With Windows 11, Microsoft introduced new minimum requirements for the hardware the operating system can run on. Among other things, a relatively new processor is required and a security module called TPM 2.0 is available and enabled.
But it is entirely possible to upgrade older PCs to Windows 11 as well, by bypassing the processor and checking the TPM 2.0 (Trusted Platform Module).
This doesn’t mean that every Windows 10 device can be upgraded to Windows 11, but there are likely plenty of others. However, there is a certain danger associated with this, which is something we will return to.
To upgrade a PC to Windows 11, sufficient storage and memory will be required anyway. The PC must have at least 4 GB of memory (RAM) and 64 GB of storage space, and Secure Boot must be enabled. Recipes on how to do this can be found at This page.
You don’t completely escape TPM
In addition to the relatively modest requirements for memory and storage space, the device must have an active TPM chip, but it carries an older chip, more specifically TPM 1.2 or later.
Whether the computer has such a unit, and whether it is activated, can be checked quite easily. Go to the search field in Windows 10, type “tpm.msc”, select the first search result, and a tool will open that looks like this:
This tool states that a compatible TPM cannot be found, so your computer may not have such a chip, or it may not be activated in BIOS/UEFI. The latter will require entering the BIOS / UEFI settings and activating it there if possible. The way to do this varies from PC to PC and from motherboard to motherboard. Check the user manual that is securely available on the Internet.
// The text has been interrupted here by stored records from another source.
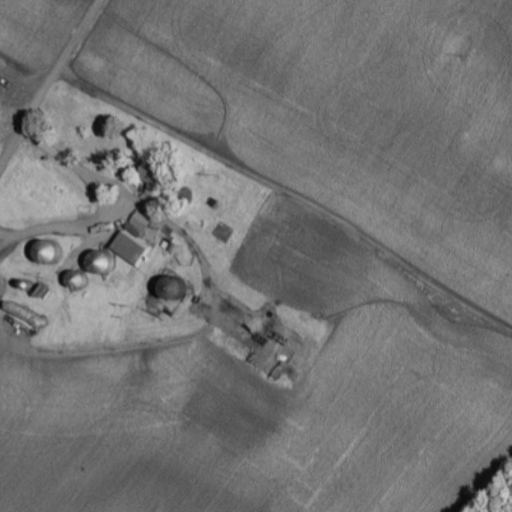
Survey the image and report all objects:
building: (153, 175)
road: (5, 216)
building: (139, 238)
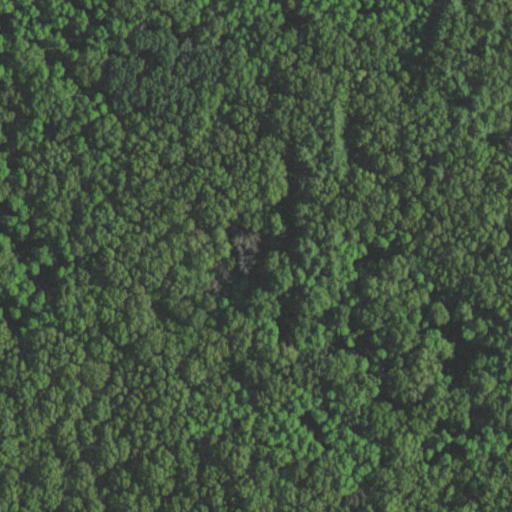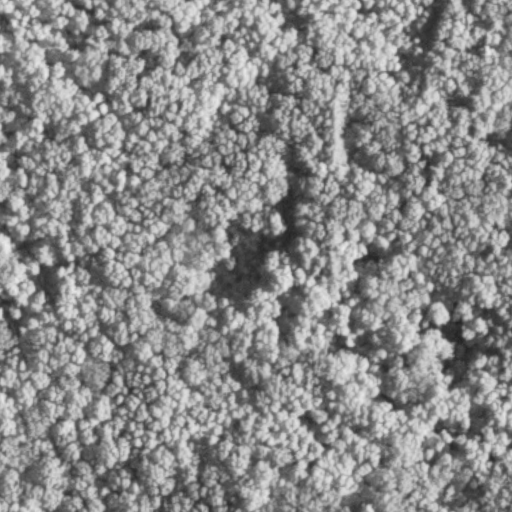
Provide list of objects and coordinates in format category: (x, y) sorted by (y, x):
road: (220, 201)
road: (481, 462)
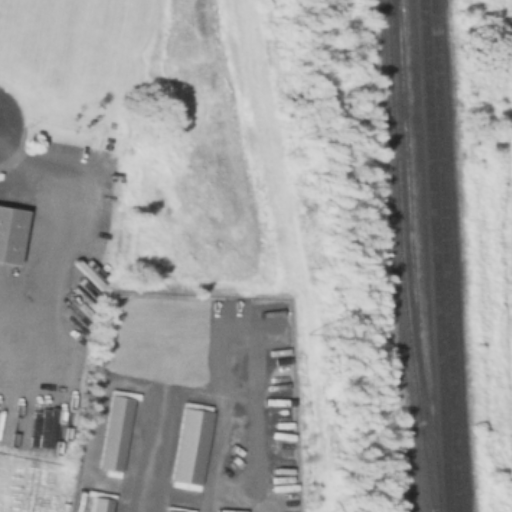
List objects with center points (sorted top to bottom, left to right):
crop: (76, 65)
road: (38, 201)
building: (9, 233)
building: (9, 234)
railway: (432, 255)
railway: (400, 256)
railway: (442, 256)
road: (181, 393)
building: (113, 429)
building: (112, 432)
building: (188, 445)
building: (188, 445)
road: (248, 452)
building: (97, 504)
building: (98, 504)
building: (171, 510)
building: (166, 511)
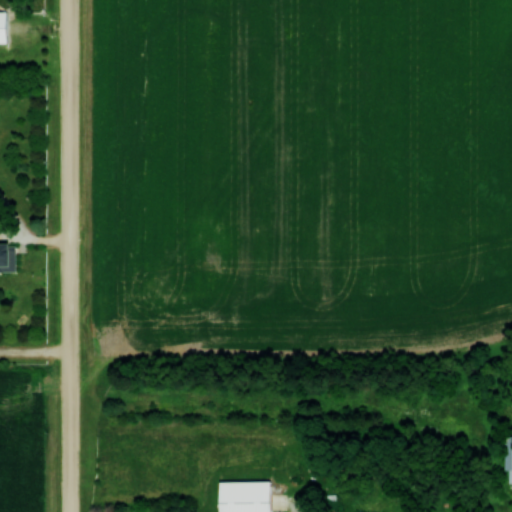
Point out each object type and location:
building: (3, 26)
road: (69, 256)
building: (7, 257)
building: (508, 456)
building: (245, 496)
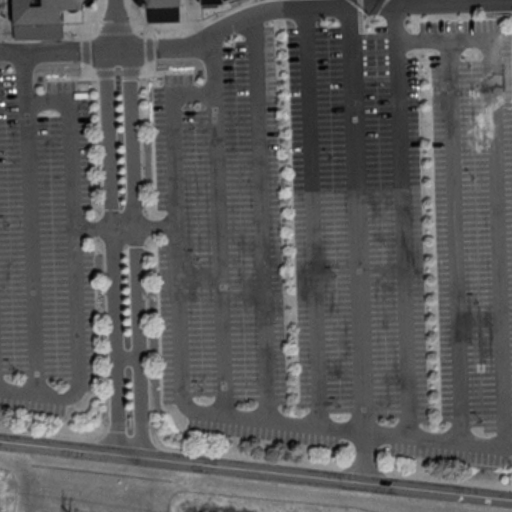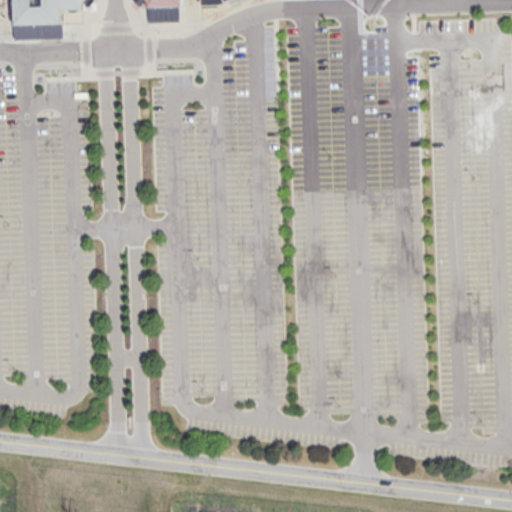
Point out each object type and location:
road: (466, 1)
building: (164, 2)
building: (180, 2)
building: (42, 10)
road: (251, 14)
building: (41, 17)
road: (116, 25)
road: (116, 26)
road: (183, 30)
road: (62, 33)
road: (172, 70)
road: (119, 74)
road: (66, 76)
road: (260, 217)
road: (314, 217)
road: (357, 218)
road: (155, 226)
road: (123, 227)
road: (91, 228)
road: (402, 237)
road: (454, 239)
road: (72, 240)
parking lot: (340, 243)
road: (30, 244)
road: (111, 250)
road: (136, 251)
road: (221, 254)
parking lot: (48, 255)
road: (127, 358)
road: (398, 433)
road: (364, 455)
road: (255, 468)
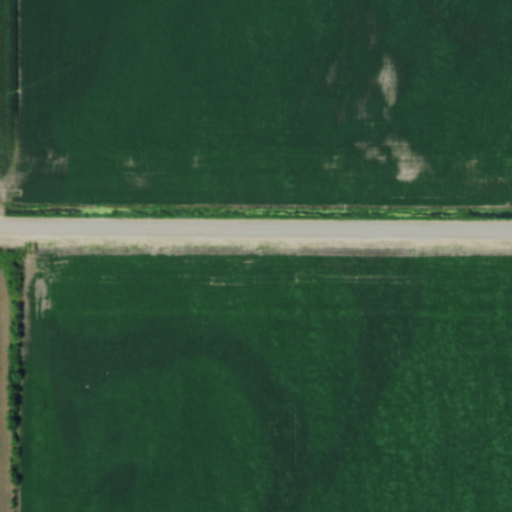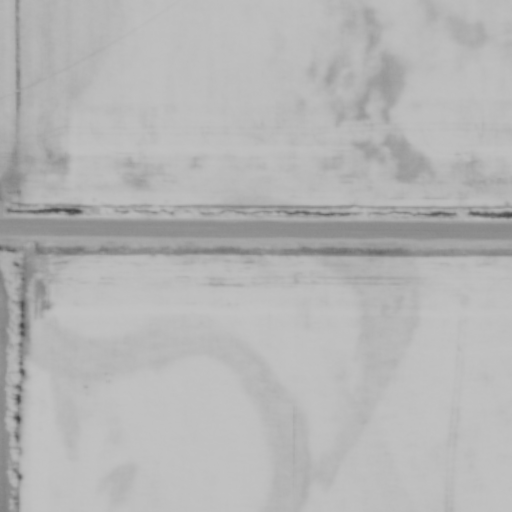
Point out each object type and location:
road: (256, 231)
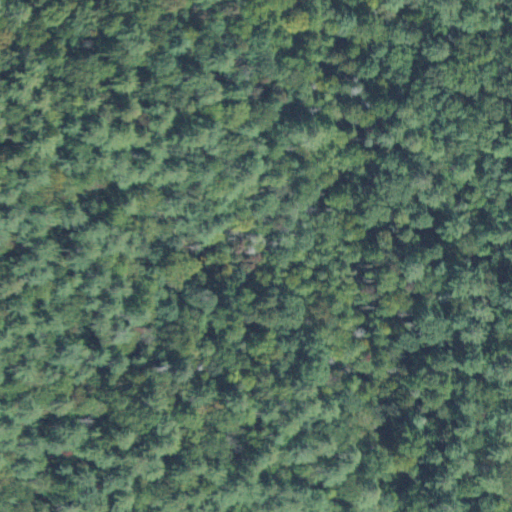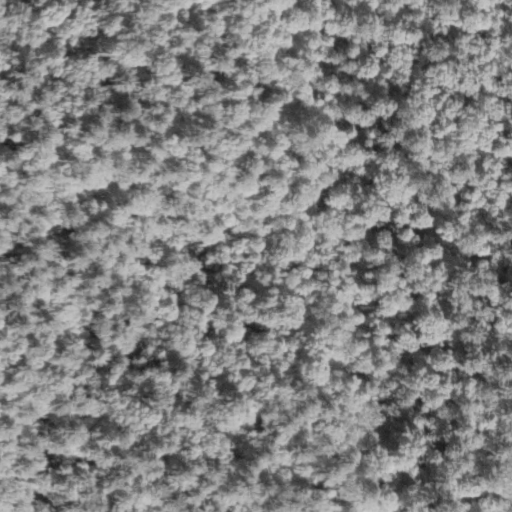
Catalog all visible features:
road: (323, 256)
Once this is done, you should check the tpm.msc tool again. Something might also need to be done there, like doing a “Prepare TPM”, even if the TPM is activated.
Once you’ve confirmed that the TPM is active, it’s time to download the ISO file with Windows 11 on it. This can be done from This page, under “Download an ISO image (disk image) for Windows 11”. Choose the correct language when this question appears.
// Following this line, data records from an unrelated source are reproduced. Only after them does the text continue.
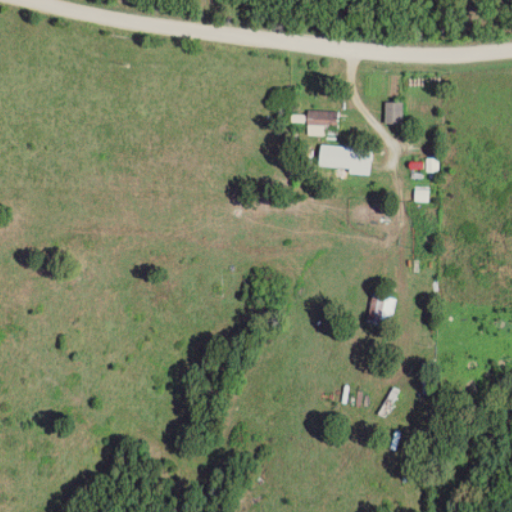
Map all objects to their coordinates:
road: (269, 39)
building: (397, 113)
building: (327, 120)
building: (341, 151)
building: (365, 166)
building: (424, 196)
building: (379, 308)
road: (436, 417)
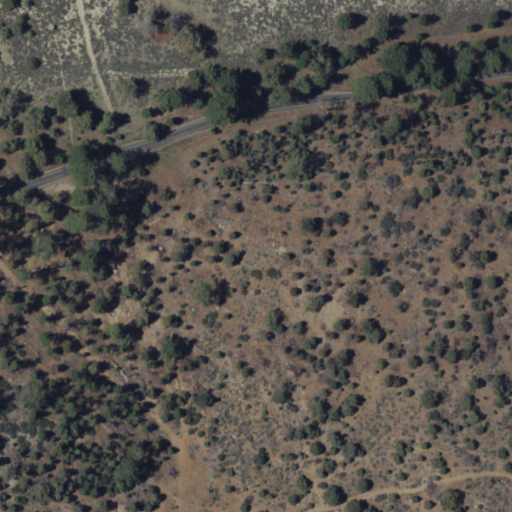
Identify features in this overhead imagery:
road: (251, 108)
road: (169, 465)
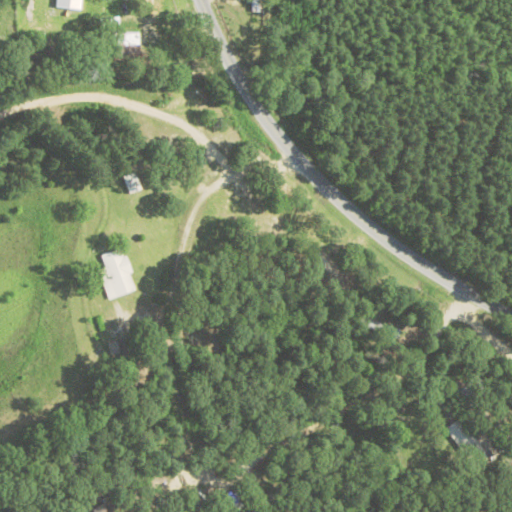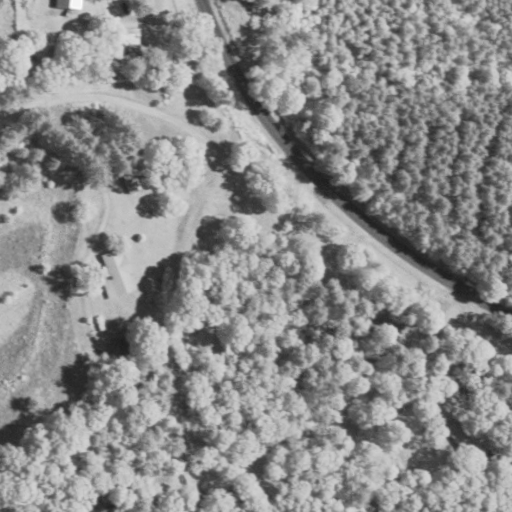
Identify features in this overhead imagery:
building: (255, 6)
road: (107, 48)
building: (120, 58)
building: (170, 118)
road: (126, 129)
road: (326, 186)
building: (331, 267)
building: (116, 275)
building: (379, 328)
building: (464, 440)
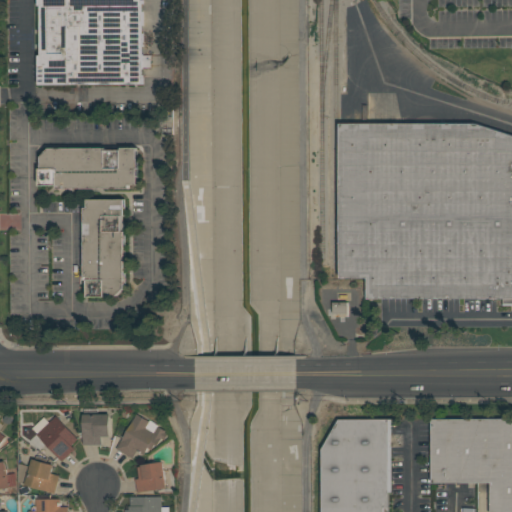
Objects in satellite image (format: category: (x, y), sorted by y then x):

The file is 5.1 GB in size, so it may take some time to download. In the meantime, you can do the little trick required to install Windows 11 to ignore that your PC doesn’t have a TPM 2.0 module and a new enough processor.
Go back to the search field in Windows and enter “regedit”. Then the Registry Editor tool appears in search suggestions. It is important to be careful when making changes to this tool. Mistakes made can cause things to stop working.
There is a hierarchy to the left of Registry Editor. Click through this until you reach the “HKEY_LOCAL_MACHINESYSTEMSetupMoSetup” registry key:
Click with your mouse in the field to the right of the editing tool and right-click. Then you get a list where you can create new values. Select “DWORD Value” from the list and name the value “AllowUpgradesWithUnsupportedTPMOrCPU”.
Select the new value, right-click on it and choose “Change”. Then type “1” in the “Value data” field.
You can then close the Registry Editor tool.
It is by no means Digi.no who invented this. The same method is described by Microsoft on this page. However, you shouldn’t do this if you’re not quite sure that you want to upgrade to Windows 11 right now.
Tested on three different computers
We tested the procedure on three different computers, and none of them were new enough to run Windows 11. All of them are in daily use, so we didn’t risk completing the installation this time. Instead, we stopped installations before making major changes to computers.
One computer does not have a TPM at all. With this we did not come in any way.
The other has a TPM 1.2 module and a very old processor. In this test, we passed the hardware check, and the installer was in full swing with the next step when we turned it off.
The third PC has a TPM 2.0 module, but for an older processor. Not surprisingly, it goes well to bypass the hardware check on this device as well.
The additional installation process is probably much the same on officially supported computers, although there may be occasional additional warnings or disclaimers.
May cause problems in the future
Even if your Windows 11 installation was fine, it isn’t entirely without risks. Microsoft does not recommend installing the new operating system on computers that do not meet the minimum requirements.
«The device may not function properly due to these compatibility issues or other issues. Devices that do not meet these system requirements are no longer guaranteed to receive updates, including but not limited to security updates.»
What this means in practice may not appear until after you’ve used the computer for a while, for example when the first major update for Windows 11 is available. It’s not a given that this can be installed.
Fortunately, it is possible to go back to Windows 10 again, if you do not delete the old installation. This can be done via the start menu in Windows 11:
Start > Settings > System > Recovery > Back.
Since we haven’t finished installing Windows 11 on these PCs, we haven’t tested how reliable Windows 10 recovery really is.
Be prepared for bad things
Basically, we advise against trying this on computers that are in “production” i.e. it’s not dangerous if you have to work a bit to get it working again, if things go wrong. You may want to have a USB stick with the Windows 10 installation media available just in case the same things are cut out entirely.
The Windows product key used on the PC can also be useful to have on hand.
Obviously, there are no tools built into Windows 10 that show the product key in every case, but there are third-party tools that can do the job, of course at your own risk. Showkeyplus It is one such tool that is being published as open source.